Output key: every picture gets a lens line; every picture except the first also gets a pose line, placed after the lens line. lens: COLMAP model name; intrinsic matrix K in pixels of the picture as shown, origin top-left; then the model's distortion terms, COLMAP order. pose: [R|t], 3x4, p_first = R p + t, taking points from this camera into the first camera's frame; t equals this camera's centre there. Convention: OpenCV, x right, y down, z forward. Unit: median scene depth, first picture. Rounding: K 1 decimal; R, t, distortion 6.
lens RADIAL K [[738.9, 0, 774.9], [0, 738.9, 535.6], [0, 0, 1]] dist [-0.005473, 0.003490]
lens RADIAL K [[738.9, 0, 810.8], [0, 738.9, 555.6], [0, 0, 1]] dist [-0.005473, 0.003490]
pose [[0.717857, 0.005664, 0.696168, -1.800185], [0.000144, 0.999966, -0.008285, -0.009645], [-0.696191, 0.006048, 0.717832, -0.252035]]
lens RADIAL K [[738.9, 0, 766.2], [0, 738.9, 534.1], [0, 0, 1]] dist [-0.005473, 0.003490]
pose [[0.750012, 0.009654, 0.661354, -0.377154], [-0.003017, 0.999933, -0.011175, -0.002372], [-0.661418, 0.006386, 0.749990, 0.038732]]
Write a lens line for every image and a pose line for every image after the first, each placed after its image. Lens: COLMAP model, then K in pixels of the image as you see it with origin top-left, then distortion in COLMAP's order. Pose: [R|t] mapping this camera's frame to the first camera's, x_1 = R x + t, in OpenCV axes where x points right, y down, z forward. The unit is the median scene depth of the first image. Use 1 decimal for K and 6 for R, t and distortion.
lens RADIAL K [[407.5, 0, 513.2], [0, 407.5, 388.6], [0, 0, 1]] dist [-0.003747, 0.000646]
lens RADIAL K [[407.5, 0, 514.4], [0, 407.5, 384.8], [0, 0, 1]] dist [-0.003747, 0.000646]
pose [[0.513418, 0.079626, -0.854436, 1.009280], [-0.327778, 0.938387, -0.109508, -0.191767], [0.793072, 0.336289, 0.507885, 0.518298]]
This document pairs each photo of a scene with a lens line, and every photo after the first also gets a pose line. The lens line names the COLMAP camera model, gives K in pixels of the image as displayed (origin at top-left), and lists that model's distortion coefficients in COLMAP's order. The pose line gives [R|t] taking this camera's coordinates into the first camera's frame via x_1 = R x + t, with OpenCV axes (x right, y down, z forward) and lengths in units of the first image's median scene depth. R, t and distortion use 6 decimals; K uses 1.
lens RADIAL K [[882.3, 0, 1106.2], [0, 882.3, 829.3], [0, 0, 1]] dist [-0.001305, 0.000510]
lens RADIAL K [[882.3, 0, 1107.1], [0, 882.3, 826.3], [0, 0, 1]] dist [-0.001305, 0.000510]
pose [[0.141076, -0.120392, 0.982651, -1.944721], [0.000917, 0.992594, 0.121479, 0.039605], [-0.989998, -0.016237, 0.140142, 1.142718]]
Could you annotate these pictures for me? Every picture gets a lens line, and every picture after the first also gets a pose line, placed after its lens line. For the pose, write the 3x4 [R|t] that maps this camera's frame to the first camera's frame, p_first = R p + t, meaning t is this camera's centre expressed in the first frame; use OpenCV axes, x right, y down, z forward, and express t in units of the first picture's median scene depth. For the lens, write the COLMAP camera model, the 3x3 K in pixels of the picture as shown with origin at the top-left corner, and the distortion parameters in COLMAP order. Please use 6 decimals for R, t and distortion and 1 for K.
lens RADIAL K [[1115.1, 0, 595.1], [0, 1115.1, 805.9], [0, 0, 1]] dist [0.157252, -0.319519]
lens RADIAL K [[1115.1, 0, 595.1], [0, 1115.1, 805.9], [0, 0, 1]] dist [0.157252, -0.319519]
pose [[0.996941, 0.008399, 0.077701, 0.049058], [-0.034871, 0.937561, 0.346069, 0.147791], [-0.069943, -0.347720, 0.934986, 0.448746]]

#### WORK INSTRUCTIONS:
List every line in the items above that contains the word "except", copying each line in full. Case counts.

#### EXERCISE OUTPUT:
Output key: every picture gets a lens line; every picture except the first also gets a pose line, placed after the lens line. lens: COLMAP model name; intrinsic matrix K in pixels of the picture as shown, origin top-left; then the model's distortion terms, COLMAP order. pose: [R|t], 3x4, p_first = R p + t, taking points from this camera into the first camera's frame; t equals this camera's centre there. Convention: OpenCV, x right, y down, z forward. Unit: median scene depth, first picture. Rounding: K 1 decimal; R, t, distortion 6.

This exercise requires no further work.